Much more than an engine change
Transforming a combustion vehicle into an electric one is a very complex project that involves much more than a simple engine change.
This engineer explains that it involves modifications of all kinds. The first steps were to remove all the components of the combustion engine: from the fuel tank to the pipes. The challenge was to lower the weight of the car and make room to install the new components.
Once this was done, an enclosure was designed to join the electric motor with the gearbox that the vehicle had, among other adaptations. For example, since there was no cooling system, the car had no heating, so other types of radioelectric elements had to be put in its place.
A complex programming part
In the same way, the technicians had to make sure that all the original components of the vehicle that were kept could continue to function without problem.
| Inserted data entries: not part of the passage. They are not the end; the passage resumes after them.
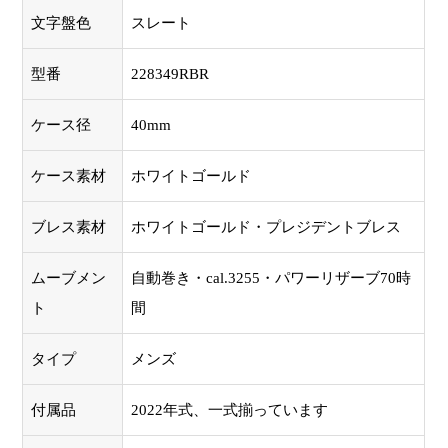
文字盤色
スレート
型番
228349RBR
ケース径
40mm
ケース素材
ホワイトゴールド
ブレス素材
ホワイトゴールド・プレジデントブレス
ムーブメン
自動巻き・cal.3255・パワーリザーブ70時
ト
間
タイプ
メンズ
付属品
2022年式、一式揃っています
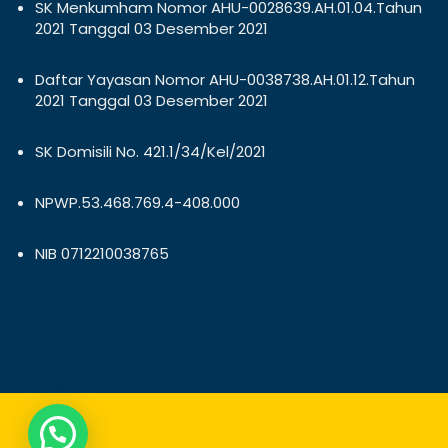
SK Menkumham Nomor AHU-0028639.AH.01.04.Tahun
2021 Tanggal 03 Desember 2021
Daftar Yayasan Nomor AHU-0038738.AH.01.12.Tahun
2021 Tanggal 03 Desember 2021
SK Domisili No. 421.1/34/Kel/2021
NPWP.53.468.769.4-408.000
NIB 0712210038765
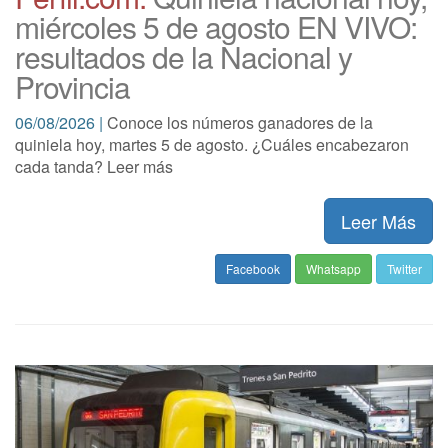
miércoles 5 de agosto EN VIVO:
resultados de la Nacional y
Provincia
06/08/2026 |
Conoce los números ganadores de la
quiniela hoy, martes 5 de agosto. ¿Cuáles encabezaron
cada tanda? Leer más
Leer Más
Facebook
Whatsapp
Twitter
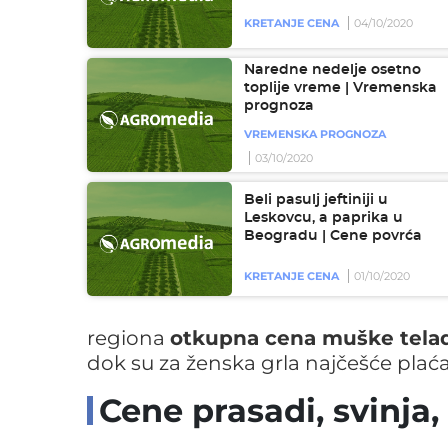
KRETANJE CENA
04/10/2020
Naredne nedelje osetno
toplije vreme | Vremenska
prognoza
VREMENSKA PROGNOZA
03/10/2020
Beli pasulj jeftiniji u
Leskovcu, a paprika u
Beogradu | Cene povrća
KRETANJE CENA
01/10/2020
regiona
otkupna cena muške tela
dok su za ženska grla najčešće plaća
Cene prasadi, svinja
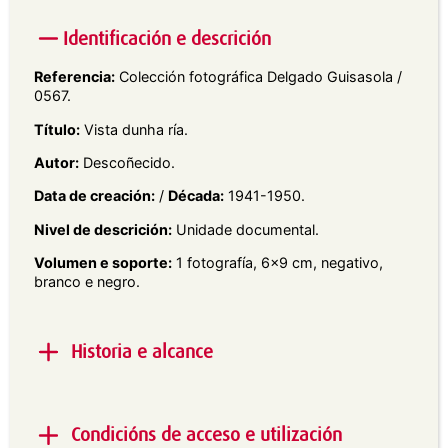
Identificación e descrición
Referencia:
Colección fotográfica Delgado Guisasola /
0567.
Título:
Vista dunha ría.
Autor:
Descoñecido.
Data de creación:
/
Década:
1941-1950.
Nivel de descrición:
Unidade documental.
Volumen e soporte:
1 fotografía, 6×9 cm, negativo,
branco e negro.
Historia e alcance
Alcance e contido:
Vista en plano xeral dun punto
costeiro, con embarcacións e casas ao fondo, e
Condicións de acceso e utilización
gaivotas no ceo.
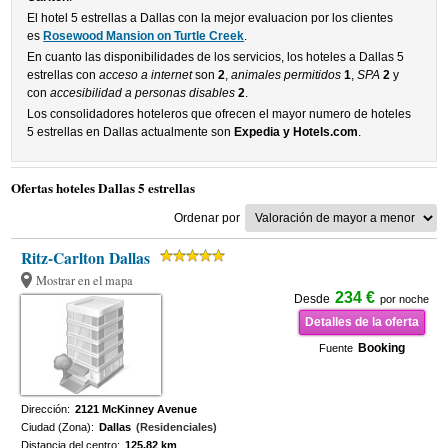
El hotel 5 estrellas a Dallas con la mejor evaluacion por los clientes
es
Rosewood Mansion on Turtle Creek
.
En cuanto las disponibilidades de los servicios, los hoteles a Dallas 5
estrellas con
acceso a internet
son
2
,
animales permitidos
1
,
SPA
2
y
con
accesibilidad a personas disables
2
.
Los consolidadores hoteleros que ofrecen el mayor numero de hoteles
5 estrellas en Dallas actualmente son
Expedia y Hotels.com
.
Ofertas hoteles Dallas 5 estrellas
Ordenar por
Ritz-Carlton Dallas
Mostrar en el mapa
234 €
Desde
por noche
Detalles de la oferta
Booking
Fuente
Dirección:
2121 McKinney Avenue
Ciudad (Zona):
Dallas
(Residenciales)
Distancia del centro:
125.82 km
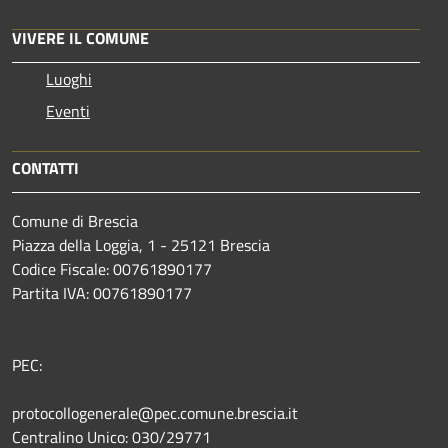
VIVERE IL COMUNE
Luoghi
Eventi
CONTATTI
Comune di Brescia
Piazza della Loggia, 1 - 25121 Brescia
Codice Fiscale: 00761890177
Partita IVA: 00761890177
PEC:
protocollogenerale@pec.comune.brescia.it
Centralino Unico: 030/29771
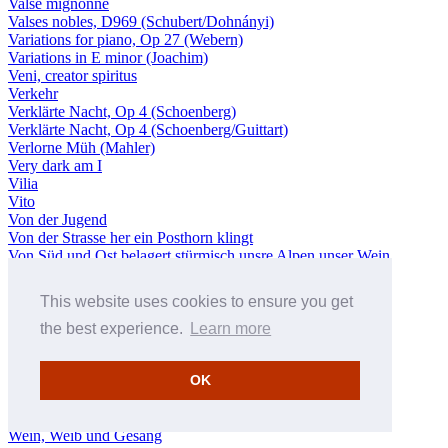
Valse mignonne
Valses nobles, D969 (Schubert/Dohnányi)
Variations for piano, Op 27 (Webern)
Variations in E minor (Joachim)
Veni, creator spiritus
Verkehr
Verklärte Nacht, Op 4 (Schoenberg)
Verklärte Nacht, Op 4 (Schoenberg/Guittart)
Verlorne Müh (Mahler)
Very dark am I
Vilia
Vito
Von der Jugend
Von der Strasse her ein Posthorn klingt
Von Süd und Ost belagert stürmisch unsre Alpen unser Wein
Waldgespräch
Waldung, sie schwankt heran (Chorus)
This website uses cookies to ensure you get
Waltz
Wandl' ich im Wald des Abends
the best experience.
Learn more
Warum soll eine Frau kein Verhältnis haben?
Warum?
OK
Was hab’ ich bis jetzt nun gefunden?
Was sucht denn der Jäger am Mühlbach hier?
Was vermeid’ ich denn die Wege
Wein, Weib und Gesang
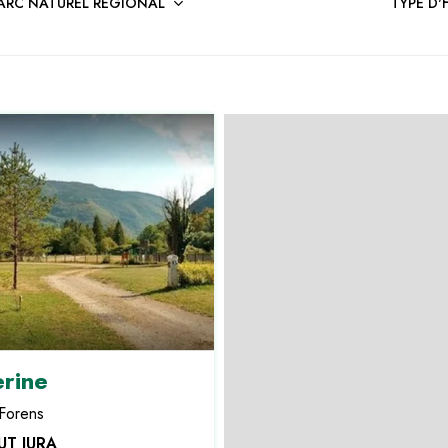
ARC NATUREL RÉGIONAL
TYPE D
erine
Forens
UT JURA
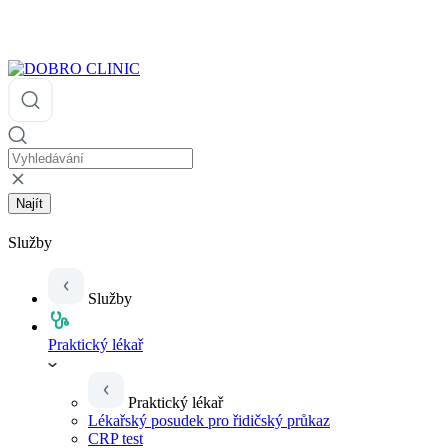
Najít
Služby
Služby
Praktický lékař
Praktický lékař
Lékařský posudek pro řidičský průkaz
CRP test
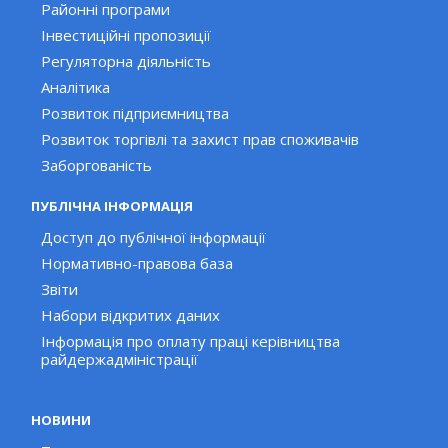
Районні програми
Інвестиційні пропозиції
Регуляторна діяльність
Аналітика
Розвиток підприємництва
Розвиток торгівлі та захист прав споживачів
Заборгованість
ПУБЛІЧНА ІНФОРМАЦІЯ
Доступ до публічної інформації
Нормативно-правова база
Звіти
Набори відкритих даних
Інформація про оплату праці керівництва
райдержадміністрації
НОВИНИ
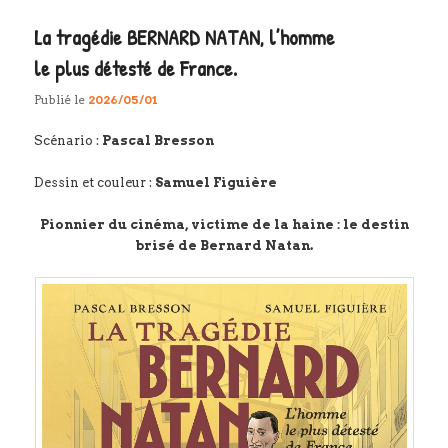
La tragédie BERNARD NATAN, l’homme
le plus détesté de France.
Publié le
2026/05/01
Scénario :
Pascal Bresson
Dessin et couleur :
Samuel Figuière
Pionnier du cinéma, victime de la haine : le destin
brisé de Bernard Natan.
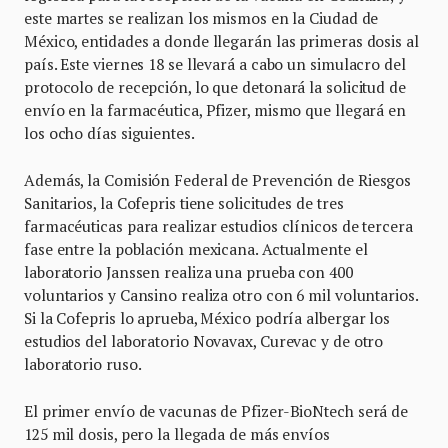
este martes se realizan los mismos en la Ciudad de
México, entidades a donde llegarán las primeras dosis al
país. Este viernes 18 se llevará a cabo un simulacro del
protocolo de recepción, lo que detonará la solicitud de
envío en la farmacéutica, Pfizer, mismo que llegará en
los ocho días siguientes.
Además, la Comisión Federal de Prevención de Riesgos
Sanitarios, la Cofepris tiene solicitudes de tres
farmacéuticas para realizar estudios clínicos de tercera
fase entre la población mexicana. Actualmente el
laboratorio Janssen realiza una prueba con 400
voluntarios y Cansino realiza otro con 6 mil voluntarios.
Si la Cofepris lo aprueba, México podría albergar los
estudios del laboratorio Novavax, Curevac y de otro
laboratorio ruso.
El primer envío de vacunas de Pfizer-BioNtech será de
125 mil dosis, pero la llegada de más envíos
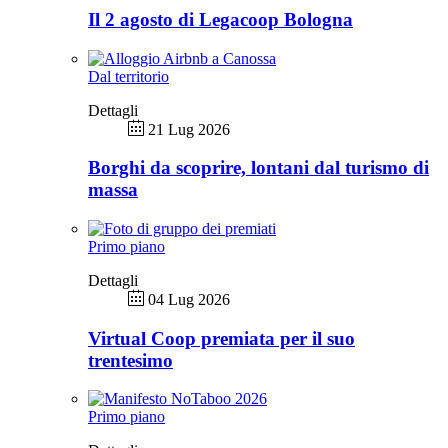
Il 2 agosto di Legacoop Bologna
Dal territorio
Dettagli
21 Lug 2026
Borghi da scoprire, lontani dal turismo di
massa
Primo piano
Dettagli
04 Lug 2026
Virtual Coop premiata per il suo
trentesimo
Primo piano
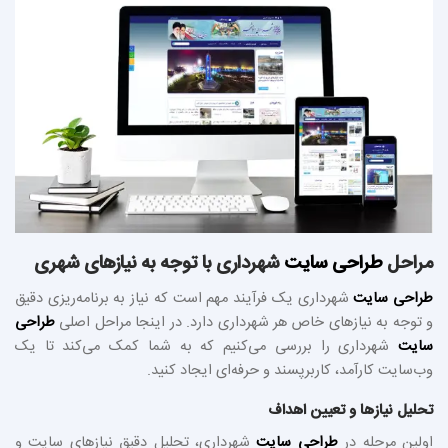
مراحل
طراحی سایت
شهرداری با توجه به نیازهای شهری
طراحی سایت
شهرداری یک فرآیند مهم است که نیاز به برنامه‌ریزی دقیق
و توجه به نیازهای خاص هر شهرداری دارد. در اینجا مراحل اصلی
طراحی
سایت
شهرداری را بررسی می‌کنیم که به شما کمک می‌کند تا یک
وب‌سایت کارآمد، کاربرپسند و حرفه‌ای ایجاد کنید.
تحلیل نیازها و تعیین اهداف
اولین مرحله در
طراحی سایت
شهرداری، تحلیل دقیق نیازهای سایت و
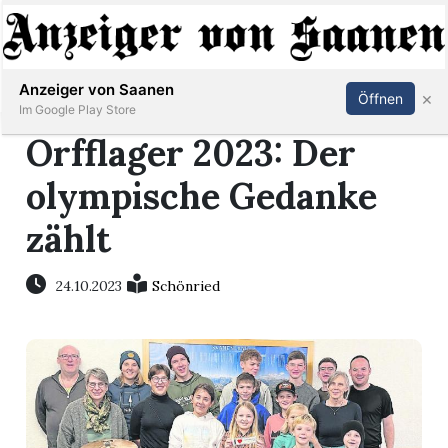
Abonnieren
Anmelden
Anzeiger von Saanen
×
Öffnen
Im Google Play Store
Orfflager 2023: Der
olympische Gedanke
er
zählt
life
24.10.2023
Schönried
Events
letter
mo
st
rtseite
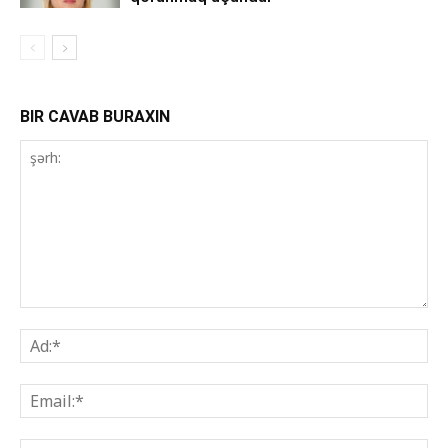
BIR CAVAB BURAXIN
Something that, according to Escapa, has a very complex part, because it affects many configurations, some of them in terms of ‘software’.
“Our our system has a smart power management module. All this part of programming is quite complex. We have managed to get the battery cells to balance the load between them, which allows us to extend the autonomy of the vehicle quite a bit”, he details.
The car also has a small application on the multimedia screen, in which you can check how the vehicle’s load is behaving, its capacity or if it is charging correctly.
Result? A more powerful silent car
Pablo Escapa assures that the electrified vehicle works the same as when it was a combustion vehicle, except for small peculiarities. One is that it doesn’t make noise (like any electric car) and that the 109 horses it had allow the car to be more powerful than before and to brake more intensely.
Since electric or hybrid cars are automatic, it is worth asking about the gears. Pablo Escapa details that the manual transmission has been left. “We didn’t really know what gear range it was going to work in, second or third,” he argues, but since “the torque of an electric motor is much more flexible, it takes you up to fifth gear.”
Of course, the gear in which the power works more adequately is the second. “With that the car can go from zero to 130 kilometers per hour. If I go through the city I should not touch anything else, if I go to the road, then I would put the third, “he adds. Of course, the team works to be able to remove the gearbox and put a transfer box directly.
As for the battery, he assures that it has a capacity of about 200 km of autonomy and that they do mileage with it every day, in order to know “where it can fail, if it does.”
The main stumbling block? legislation
Pablo Escapa assures that the project is viable, in the sense that it could be replicated in any other car. So much so that, he says, there are many car manufacturers that are building plants to precisely make this transition from old vehicles.
However, he warns that the main obstacle to achieving this is current Spanish legislation. “We are waiting for the homologation of the vehicle, something that costs between 24,000 and 30,000 euros. The problem is that, as the rule is written, we would have to homologate each and every one of the vehicles that we converted from combustion to electric. And that is not profitable.